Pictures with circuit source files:
BEGIN

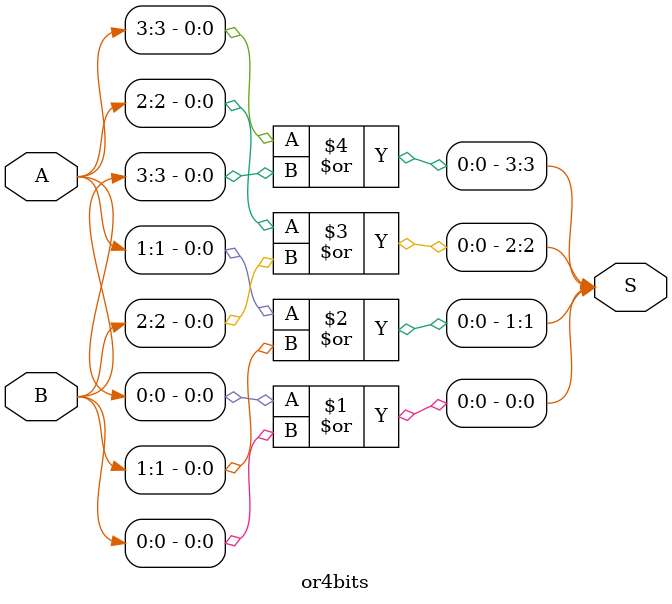
<source format=v>
module or4bits (S, A, B);

	input [3:0] A;
	input [3:0] B;
	output [3:0] S;

	or or0(S[0], A[0], B[0]);
	or or1(S[1], A[1], B[1]);
	or or2(S[2], A[2], B[2]);
	or or3(S[3], A[3], B[3]);
	
endmodule

</source>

END

▸ INSTRUCTIONS FOR THE TASK: Output every entry exactly. Pictures stay out.

▸ ANSWER TO THIS EXERCISE:
<source format=v>
module or4bits (S, A, B);

	input [3:0] A;
	input [3:0] B;
	output [3:0] S;

	or or0(S[0], A[0], B[0]);
	or or1(S[1], A[1], B[1]);
	or or2(S[2], A[2], B[2]);
	or or3(S[3], A[3], B[3]);
	
endmodule

</source>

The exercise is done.